Massage therapy isn’t just for the rich and famous who want to spend a luxurious afternoon at the spa.

Twenty-four percent of Americans have had a massage at least once in the past 12 months, according to the American Massage Therapy Association’s Web site.

The demand for massage therapy comes as adults realize the potential health benefits that can result from the soothing touch of hands. Thirty percent of those who have had a massage in the past year said they did so because of health concerns such as pain management, migraines or injuries, according to the Association.

A massage not only relieves tension, but it allows your body to release natural painkillers and boost the immune system.

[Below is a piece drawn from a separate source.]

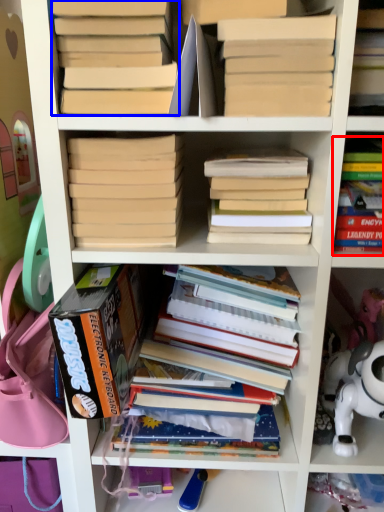
Question: Which point is closer to the camera, book (highlighted by a red box) or book (highlighted by a blue box)?

Choices:
 (A) book
 (B) book

Answer: (B)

According to the Mayo Clinic, other benefits of massage therapy include:

— Reduced anxiety

— Easier labor during childbirth

— Increased weight gain in premature babies

— Lower blood glucose levels in children with diabetes

— Higher self-esteem

FOXNews.com spoke with Ann Marie Cilmi, director of education and development for Manhattan’s Bliss Spa, who gave us the lowdown on five popular rubdowns:

1. Swedish massage

“At least in the U.S., this is the most common type of massage, for numerous reasons,” Cilmi said. “Its simple relaxation technique treats all sorts of conditions, using five basic strokes.”

These strokes are:

Gliding, or effleurage. “This helps to stimulate circulation,” Cilmi said. “We start and stop the massage with some sort of effleurage. It’s an opportunity for the therapist to asses what is going on underneath the skin.”

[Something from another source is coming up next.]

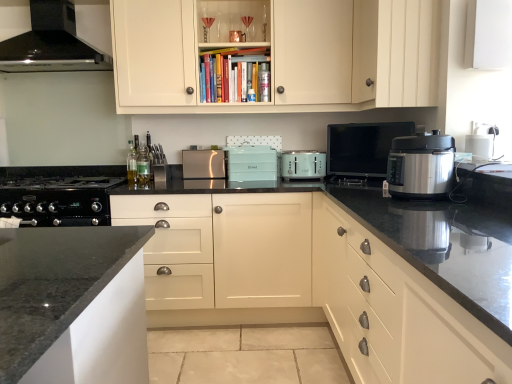
Question: Would you consider black glossy television at upper right, arranged as the fourth kitchen appliance when viewed from the back, to be distant from matte white drawers at right, positioned as the 4th cabinetry in top-to-bottom order?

Kneading. “This milks the muscle,” Cilmi said. “With each stroke, the therapist can adjust the patient’s comfort level.”

Friction. This is a deep tissue, or cross fiber technique used to loosen up tense muscles.

Trigger point therapy. The therapist works on one specific point and this works to relieve knots. This stroke works well on the trapezius muscles.

Hacking or cupping. A karate-type maneuver, the therapist uses the side of her hand. This stroke will also help loosen mucus in the lungs.

Nerve stroking. A light, soothing touch; it’s good for anyone who has nerve damage.

2. Eastern massage

Otherwise known as reflexology, this massage technique is based on the mapping of the hands and feet.

“The entire body can be seen on the foot,” Cilmi said. “It’s manipulation of the reflex zones. The main goal is balancing the body through the feet. It’s incredibly relaxing.”

This type of massage is also best for someone who may feel uneasy about disrobing in front of another person, or for someone who is stressed at work, Cilmi said.

3. Shiatsu (acupressure)

Shiatsu is based on the theory that energy channels run through our bodies and relate specifically to various organs like the lungs, heart and liver, Cilmi said.

The energy – or chi – is the life force that runs through these channels.

“It’s very different than Western medicine,” Cilmi said. “Sometimes there is an excess of chi, or a deficiency of it, which can lead to an ailment. Acupressure manipulates certain points to help balance the flow of energy.”

4. Hot stone massage

Typically done with smooth river rocks, the stones are heated to 105 degrees and then cooled some for the actual massage. The therapist holds the stones in his or her hands to perform the various strokes. Also, by placing the stones on the patient’s back, the heat helps to melt the tight muscles.

“It’s best for general relaxation or anywhere that heat is indicated for injury,” Cilmi said. “Or, you could use cold stones to constrict the capillaries and get rid of any swelling.”

5. Lymphatic drainage

“Typically, this is done during a full-body massage because it takes about two hours,” Cilmi said.

The therapist does not use heavy pressure in this type of massage.

Ideal for anyone wanting to rid the body of toxins, or get rid of excess fluid that the body may be retaining, the massage involves gentle, pumping manipulations to remove the fluid.

“The great benefit is reduction in water retention and bloating,” Cilmi said. “But, any massage can have that side effect. Massages not only remove waste, but bring nourishment to the area that is affected.”